Today on The Social Diplomat, we draw from the research of Monique Costner and Tanu Kohli, which examines the role that “poverty porn” has played in the recent media campaigns of several well-known INGOs. As Costner and Kohli argue:
“Although INGO media campaigns may have come a long way from the extreme shock-based approaches of the Live Aid era, problematic elements persist.”
These elements come in the form of over-simplified portrayals of both development work and poverty, specifically in the Global South. Fortunately, Costner and Kohli conclude their analysis with some helpful suggestions for visually portraying poverty and development work in a way that challenges stereotypes while also helping the public understand its importance as a global issue. That’s big! What’s bigger is that one of these suggestions is easily actionable today for anyone communicating with the public on social media:
Use images with active portrayals of people in development areas.
As Costner and Kohli note, media campaigns often opt for passive portrayals of people from the Global South in order to elicit the viewer’s help. The classic example is children staring solemnly at the camera, “but generally not engaging in any action.” Proponents argue that this style of portrayal is necessary for achieving viewer engagement. But:
Statistics show that images with active portrayals of people in development areas are just as effective in achieving viewer engagement as their passive counterparts. Moreover, they give viewers a realistic picture of development work as it occurs on the ground: one that is complex and collaborative.
Examples of active images may include:
- aid workers who are: local to the areas they work in, speaking various languages, and of different ethnic and religious backgrounds.
- children in active roles such as: attending school, playing, engaging others, or receiving packages.
I am pleased to report that many of you on the unsocial500 leaderboard choose these active images when talking about poverty. Your success in gaining followers is proof that the public is receptive to stories that challenge over-simplified narratives.
Keep up the good work and I’ll see you on Twitter!

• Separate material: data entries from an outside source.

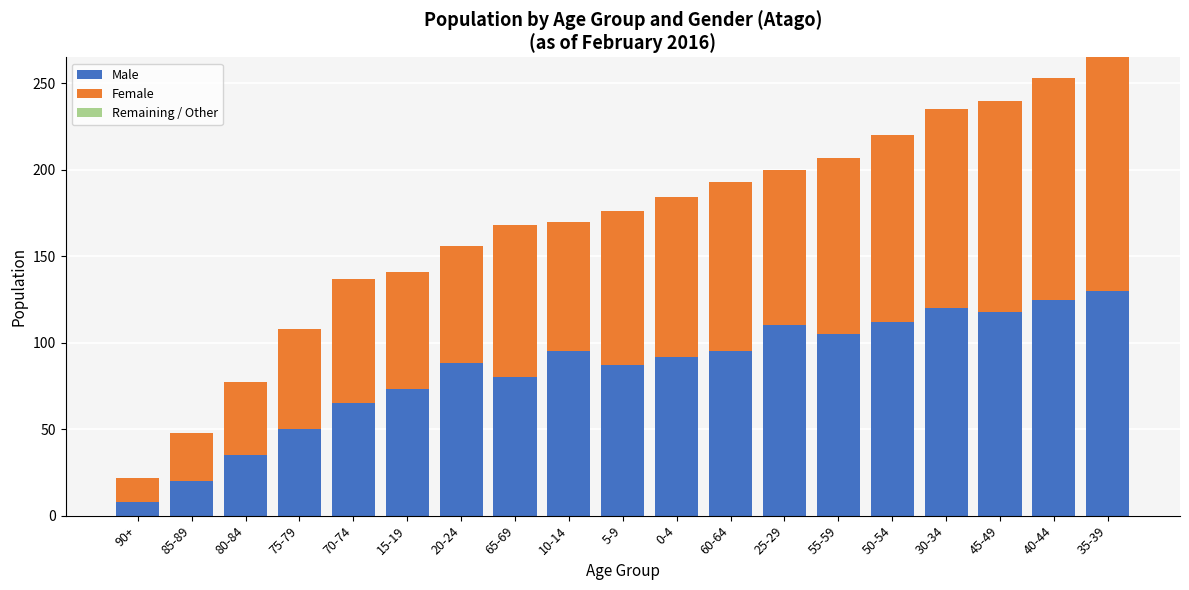

What is the value of the Male bar at the 13th from the left?

110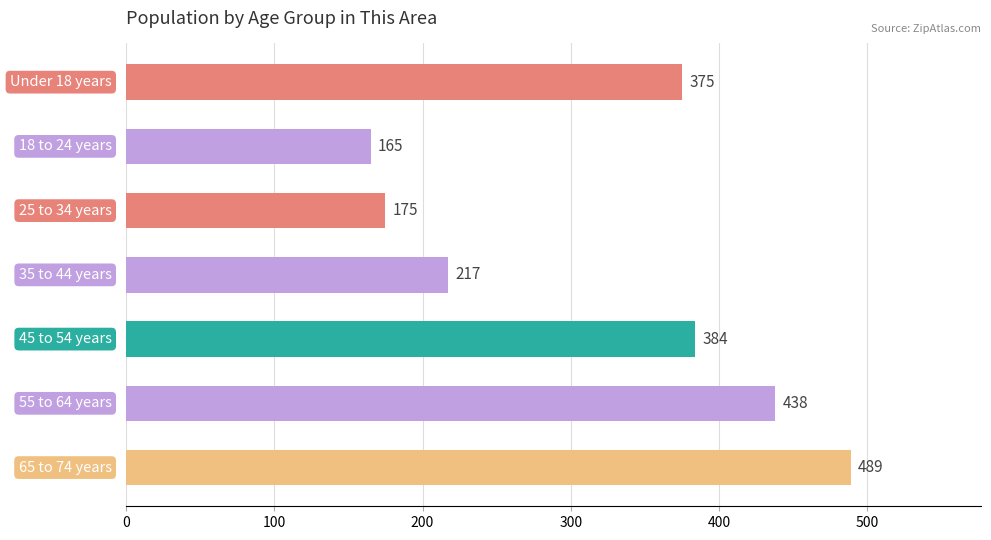

What is the difference between the maximum and minimum values?

324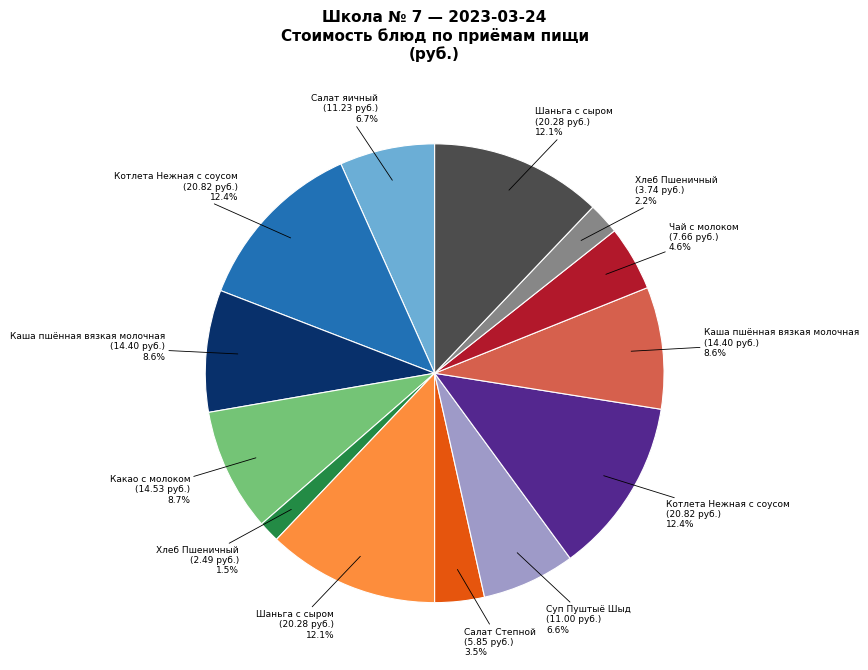

Does any single category account for the majority?

No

Costner, M., & Kohli, T. (2018). “Poverty Porn”: The Narratives of INGO Media Campaigns. Retrieved from http://purl.flvc.org/fsu/fd/FSU_libsubv1_scholarship_submission_1525459546_a796c8ef
The Social Diplomat is a series of posts that will show how recent research on various topics in media and development can help you, our social media users at the UN, achieve the common goal of connecting the public to your work.